Automotive magazines such as Motor Trend have been going gaga over the Chevrolet Volt, GM’s electric hybrid car – announcing the Volt has won its 2011 Car of the Year award. With even the military looking to invest in electric and hybrid vehicles, it’s a trend that is here to stay.
“The Volt absolutely delivers on the promise of the vehicle concept as originally outlined by GM, combining the smooth, silent, efficient, low-emissions capability of an electric motor with the range and flexibility of an internal combustion engine,” said Angus MacKenzie, editor-in-chief of Motor Trend. “It is a fully functional, no-compromise compact automobile that offers consumers real benefits in terms of lower running costs.”
However, some reviews of the car have been less than glowing, with many questioning the car’s $40,000-plus retail value. The good news is that consumers can apply for a $7,500 federal tax grant to buy the vehicle, but even including the credit other hybrid cars sell for less.

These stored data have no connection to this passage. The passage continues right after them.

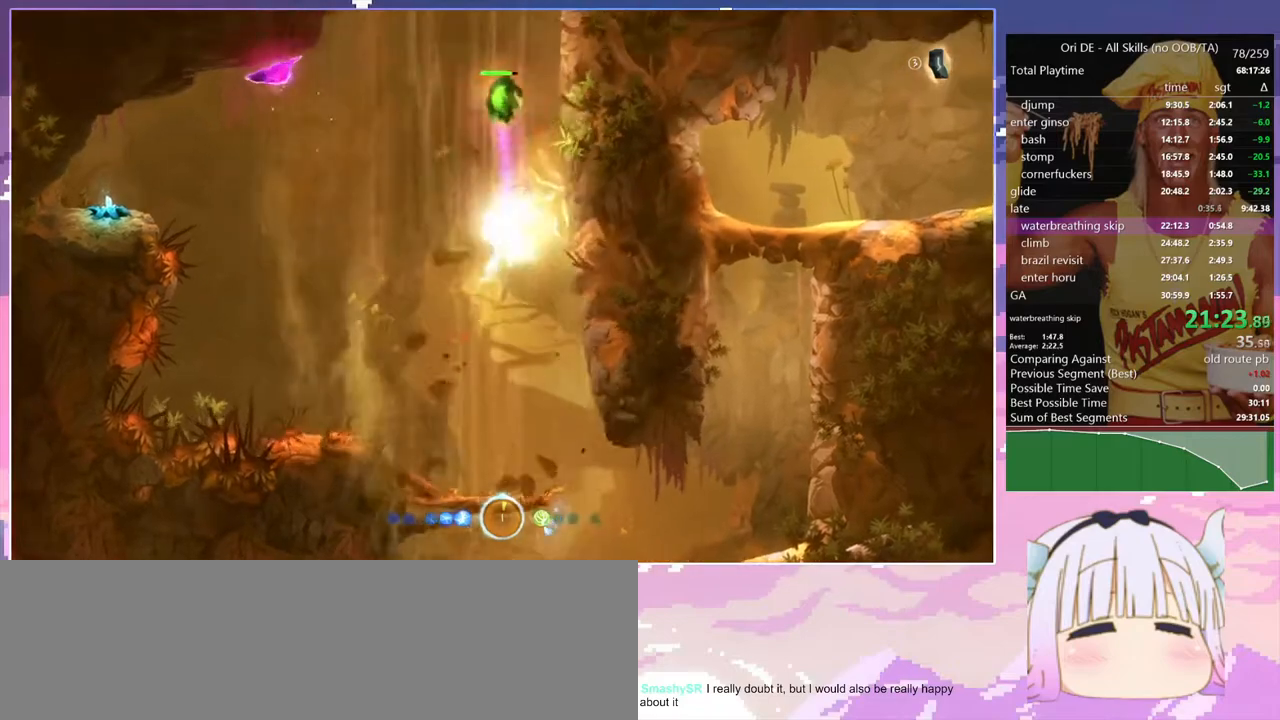
{"keys": ["glide"], "events": [[67, "bash2", "down"], [150, "bash2", "up"]]}
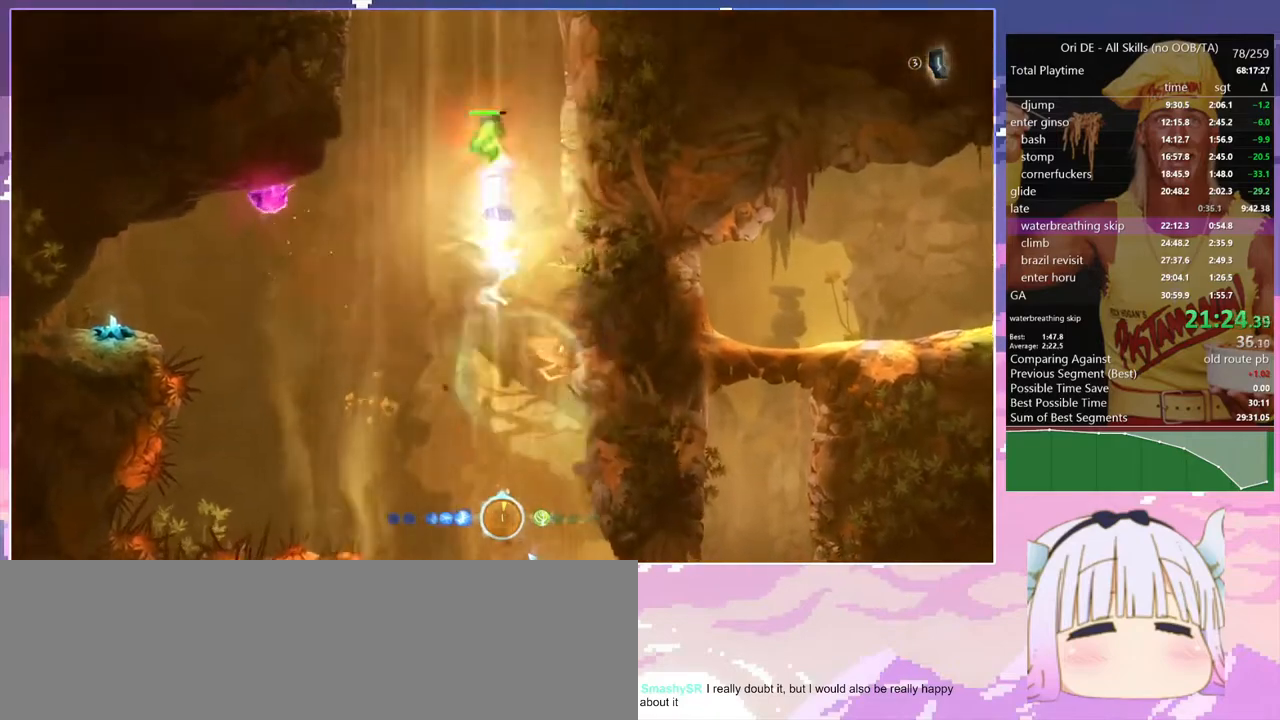
{"keys": ["glide"], "events": [[167, "cjump", "down"], [217, "cjump", "up"], [267, "bash2", "down"], [317, "bash2", "up"]]}
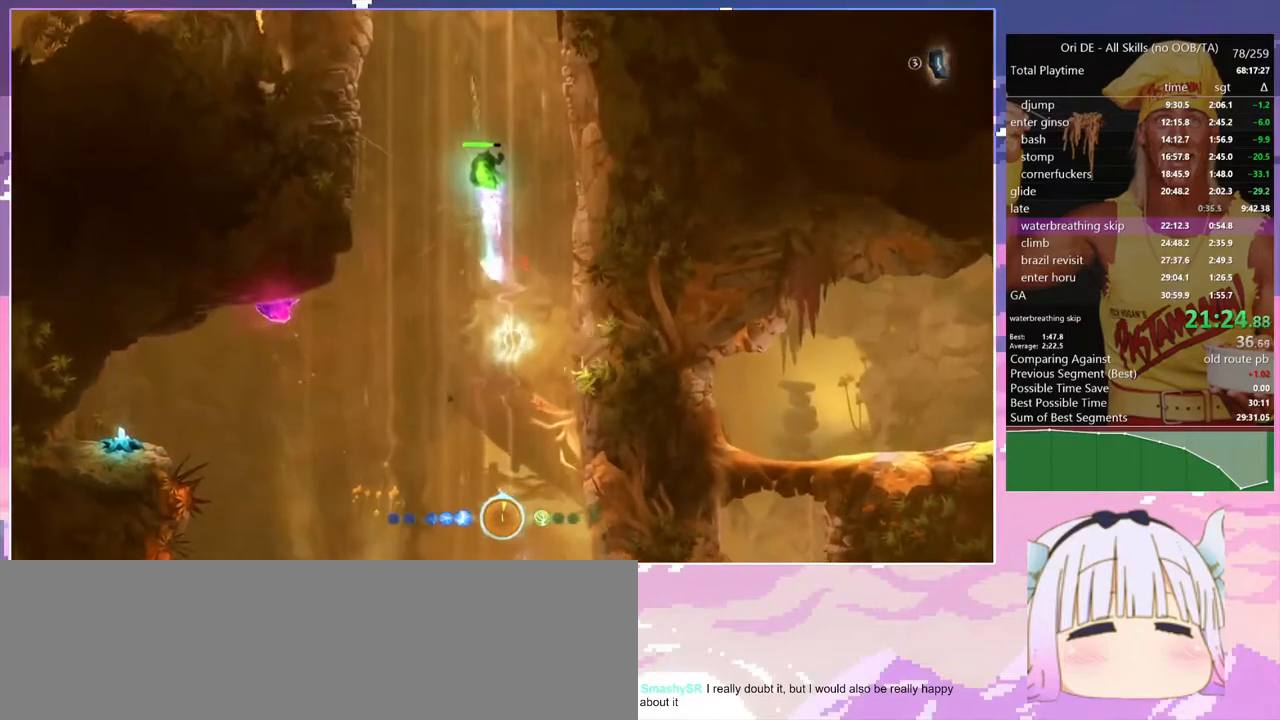
{"keys": ["glide"], "events": [[317, "cjump", "down"], [367, "cjump", "up"], [417, "bash2", "down"], [467, "bash2", "up"]]}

In addition, the Volt can only drive 25-50 miles in electric-only mode before switching to gasoline power, meaning that those who drive more than 25 miles will need to fill up more often.
Edmunds calculated a monthly fuel cost of only $54 for the Volt, considering an average monthly mileage of 1,250. Despite the Volt’s price tag, it is the first of a breed, suggesting later models might cost less. Besides, the gas savings are significant – and in a recessionary economy, every dollar counts.